‘Death in Paradise’ star Kris Marshall has revealed that he made his decision to quit his tropical police station “three or four years ago”.
Kris shocked fans of the hit show with his announcement last week that he had packed his suitcases for the last time and departed Guadeloupe, where the show is filmed for six months of the year, but now he’s revealed it was no surprise to the producers of the show.
“It’s something my wife and I discussed three or four years ago. When I was first offered the job, my son was six months old and my wife wasn’t working, so it was a very easy decision. We decided I would do ‘Death in Paradise’ for a few years until it became impractical. It was always quite a finite thing. I certainly didn’t hide it from anyone I work with.”
Kris and his wife have two children, Thomas and baby Elise, and the couple decided it was no longer practical to ship everyone from their home in Somerset to the Caribbean for half the year. Instead, it’s time, according to Kris, for Thomas “to put on scholastic shackles and toe the line”.
Fans of the hit show, whose audience has grown to over 9million this series, will see Kris’s character Humphrey replaced by Irish detective DI Jack Mooney, played by ‘Father Ted’ star Ardal O’Hanlon.
Kris isn’t the first lead actor to quit the show. He himself stepped into the sand-filled shoes of Ben Miller, who starred in the first two series as DI Richard Poole before quitting the show. He explained his decision to HuffPostUK:
“I’d really, really enjoyed it, I was very proud of it, it just felt right. It had always been the agreement to do three, and – I don’t want to sound ungrateful – I didn’t want to be defined by it.
“At that point, I thought, I either leave now and there’s time to establish another character to take over, which had a nice rhythm because my character had taken over from someone in the story, or I’ll be in this until I’m kaput.
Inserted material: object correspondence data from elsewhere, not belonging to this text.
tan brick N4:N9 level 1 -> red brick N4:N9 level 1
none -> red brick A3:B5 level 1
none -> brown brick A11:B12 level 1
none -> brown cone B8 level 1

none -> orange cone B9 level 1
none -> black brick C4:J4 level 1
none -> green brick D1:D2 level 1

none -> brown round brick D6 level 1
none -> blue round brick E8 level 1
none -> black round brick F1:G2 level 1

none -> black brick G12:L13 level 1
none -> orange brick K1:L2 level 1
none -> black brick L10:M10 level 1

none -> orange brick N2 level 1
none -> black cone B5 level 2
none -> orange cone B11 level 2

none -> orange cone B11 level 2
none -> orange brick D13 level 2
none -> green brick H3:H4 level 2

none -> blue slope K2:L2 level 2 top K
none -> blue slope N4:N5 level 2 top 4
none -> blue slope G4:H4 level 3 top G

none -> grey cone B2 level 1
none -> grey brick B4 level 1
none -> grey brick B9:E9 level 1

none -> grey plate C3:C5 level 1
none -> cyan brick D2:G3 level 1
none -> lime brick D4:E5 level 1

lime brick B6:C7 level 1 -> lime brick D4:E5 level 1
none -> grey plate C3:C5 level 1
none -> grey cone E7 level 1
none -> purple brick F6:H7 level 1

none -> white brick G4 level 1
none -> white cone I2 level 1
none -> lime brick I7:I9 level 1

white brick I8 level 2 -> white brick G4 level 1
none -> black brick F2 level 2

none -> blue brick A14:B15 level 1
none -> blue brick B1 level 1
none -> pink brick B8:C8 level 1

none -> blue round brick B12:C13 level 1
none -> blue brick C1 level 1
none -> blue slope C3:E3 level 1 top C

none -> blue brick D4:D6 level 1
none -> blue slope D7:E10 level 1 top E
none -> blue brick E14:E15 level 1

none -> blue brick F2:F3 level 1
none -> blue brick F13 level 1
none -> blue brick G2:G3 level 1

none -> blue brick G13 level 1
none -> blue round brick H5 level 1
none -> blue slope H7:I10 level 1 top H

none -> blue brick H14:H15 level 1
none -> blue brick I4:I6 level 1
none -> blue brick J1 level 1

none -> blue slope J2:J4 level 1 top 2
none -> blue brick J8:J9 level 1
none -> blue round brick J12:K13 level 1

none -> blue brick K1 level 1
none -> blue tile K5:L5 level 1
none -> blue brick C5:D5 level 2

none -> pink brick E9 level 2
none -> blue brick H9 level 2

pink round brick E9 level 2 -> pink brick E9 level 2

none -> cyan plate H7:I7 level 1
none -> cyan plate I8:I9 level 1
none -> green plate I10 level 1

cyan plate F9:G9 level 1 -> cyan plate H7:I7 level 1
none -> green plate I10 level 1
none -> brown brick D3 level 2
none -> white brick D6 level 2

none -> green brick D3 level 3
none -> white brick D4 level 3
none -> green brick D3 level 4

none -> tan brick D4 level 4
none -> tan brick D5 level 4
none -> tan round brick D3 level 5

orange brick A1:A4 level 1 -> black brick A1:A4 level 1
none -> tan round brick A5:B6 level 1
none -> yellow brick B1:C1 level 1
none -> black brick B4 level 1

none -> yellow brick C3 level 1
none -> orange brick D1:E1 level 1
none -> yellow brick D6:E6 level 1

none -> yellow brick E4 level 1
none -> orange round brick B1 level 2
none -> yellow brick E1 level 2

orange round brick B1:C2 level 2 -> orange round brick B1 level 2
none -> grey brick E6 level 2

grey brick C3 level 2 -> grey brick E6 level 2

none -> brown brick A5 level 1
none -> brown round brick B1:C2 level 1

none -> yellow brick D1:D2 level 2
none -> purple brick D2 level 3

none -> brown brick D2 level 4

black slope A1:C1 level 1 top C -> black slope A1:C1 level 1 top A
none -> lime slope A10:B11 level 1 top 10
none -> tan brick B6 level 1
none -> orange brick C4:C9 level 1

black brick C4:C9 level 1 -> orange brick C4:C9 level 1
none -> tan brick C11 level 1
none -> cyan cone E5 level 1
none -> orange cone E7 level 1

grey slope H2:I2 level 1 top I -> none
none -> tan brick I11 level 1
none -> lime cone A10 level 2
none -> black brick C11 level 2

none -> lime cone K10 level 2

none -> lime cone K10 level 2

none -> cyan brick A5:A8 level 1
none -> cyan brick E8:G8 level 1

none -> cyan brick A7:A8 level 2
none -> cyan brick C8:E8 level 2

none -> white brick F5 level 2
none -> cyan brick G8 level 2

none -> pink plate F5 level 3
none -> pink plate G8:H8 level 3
And (fellow detective) Camille will be wheeling me around. To this day, I don’t know whether I made the right decision or not.
“The golden rule is, don’t quit the hit. At the time, I read about how critics thought I was crazy to leave the show, but I think it was the right choice. There were other things I wanted to do – including comedy again. It’s a different muscle and it’s really fun to think there are other things you might try.”